O chefe da polícia da Escócia apelou à divulgação de um relatório de monitorização altamente crítico sobre má conduta e disciplina devido aos atrasos antes das eleições em Holyrood.
HM Inspectorate of Constabulary in Scotland (HMICS) Craig Naylor disse que deverá publicar as conclusões de uma grande revisão sobre a conduta e disciplina da Polícia da Escócia em março.
Mas o chefe da polícia Joe Farrell interveio há quatro dias para fazer lobby por um adiamento.
O Mail revelou em Março que o relatório – que foi finalmente publicado no dia seguinte à votação – foi retido após a intervenção da Sra. Farrell, agora confirmada pelo relatório anual do Sr. Naylor.
Os críticos acusaram Ball de minar a confiança na independência do processo de verificação.
No seu relatório, o Sr. Naylor disse: ‘Devíamos publicar as conclusões da nossa revisão em Março de 2026, mas suspendemos temporariamente a publicação a pedido do Chefe da Polícia da Escócia e do chefe executivo da SPA (Chris Brown), que queriam tempo para considerar o impacto potencial nas operações em curso.’
Ele acrescentou: “Nenhuma alteração foi feita no relatório de revisão enquanto ele estava fora de publicação”.
Entende-se que o adiamento foi solicitado porque a subchefe da polícia Jane Connors foi acusada de intimidação e está sob investigação.
O chefe da polícia Joe Farrell atrasou a publicação de um relatório sobre má conduta e disciplina
A revisão examina o estado, a eficácia e a eficiência da conduta dos oficiais e do pessoal e dos sistemas disciplinares na Polícia da Escócia e na Autoridade Policial Escocesa (SPA).

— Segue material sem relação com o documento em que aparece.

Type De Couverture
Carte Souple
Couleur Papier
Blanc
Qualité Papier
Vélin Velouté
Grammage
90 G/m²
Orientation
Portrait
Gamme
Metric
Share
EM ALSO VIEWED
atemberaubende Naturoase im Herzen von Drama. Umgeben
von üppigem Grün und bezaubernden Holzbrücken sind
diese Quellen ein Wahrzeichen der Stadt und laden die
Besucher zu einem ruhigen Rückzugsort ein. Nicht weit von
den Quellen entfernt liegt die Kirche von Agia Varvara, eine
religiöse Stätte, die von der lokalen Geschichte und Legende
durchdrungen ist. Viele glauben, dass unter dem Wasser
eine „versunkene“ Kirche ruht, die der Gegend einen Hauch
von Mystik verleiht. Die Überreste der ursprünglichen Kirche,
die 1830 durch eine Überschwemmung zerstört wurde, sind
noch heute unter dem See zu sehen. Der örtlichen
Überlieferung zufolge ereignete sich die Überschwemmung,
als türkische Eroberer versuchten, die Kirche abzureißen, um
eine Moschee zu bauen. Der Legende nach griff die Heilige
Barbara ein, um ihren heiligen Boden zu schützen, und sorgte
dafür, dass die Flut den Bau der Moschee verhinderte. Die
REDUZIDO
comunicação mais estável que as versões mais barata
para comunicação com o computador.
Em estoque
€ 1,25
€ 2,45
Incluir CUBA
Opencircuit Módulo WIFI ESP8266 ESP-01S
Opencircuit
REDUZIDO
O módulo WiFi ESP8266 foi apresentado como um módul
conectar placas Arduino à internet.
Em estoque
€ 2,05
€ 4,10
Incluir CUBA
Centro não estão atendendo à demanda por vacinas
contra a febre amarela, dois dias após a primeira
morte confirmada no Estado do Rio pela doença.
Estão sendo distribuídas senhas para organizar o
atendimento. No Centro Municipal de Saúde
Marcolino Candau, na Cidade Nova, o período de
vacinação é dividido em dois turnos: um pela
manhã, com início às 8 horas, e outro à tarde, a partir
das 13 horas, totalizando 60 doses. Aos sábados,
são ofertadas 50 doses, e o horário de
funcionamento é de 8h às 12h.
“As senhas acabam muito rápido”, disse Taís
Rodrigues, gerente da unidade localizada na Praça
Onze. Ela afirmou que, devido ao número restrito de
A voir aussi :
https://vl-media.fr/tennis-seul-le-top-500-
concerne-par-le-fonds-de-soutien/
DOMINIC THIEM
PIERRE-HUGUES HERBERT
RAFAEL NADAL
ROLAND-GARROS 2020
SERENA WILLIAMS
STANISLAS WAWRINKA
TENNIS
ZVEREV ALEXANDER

Quando o atraso surgiu no início deste ano, a Associação dos Superintendentes da Polícia Escocesa manifestou preocupação com o risco de minar a confiança na transparência do processo.
Uma fonte policial descreveu a decisão de adiar como “vergonhosa”.
A Polícia da Escócia disse na altura que o HMICS tinha “concordado em dar mais tempo para considerar o impacto potencial dos assuntos em curso”.
O relatório de má conduta do HMICS, publicado no final de Maio, afirmava que os chefes da polícia não estavam a conseguir atingir os “padrões esperados de comportamento profissional”.
Também revelou que a força não relatou todas as alegações de irregularidades cometidas por oficiais superiores à SPA.
Os funcionários do SPA, o órgão civil de supervisão do policiamento, “buscaram aconselhamento de outros oficiais superiores da Polícia da Escócia sobre o progresso das preocupações envolvendo os seus colegas”.
Fez 24 recomendações destinadas a melhorar os padrões profissionais, a aprendizagem organizacional, o comportamento de liderança, o apoio ao bem-estar e a responsabilização.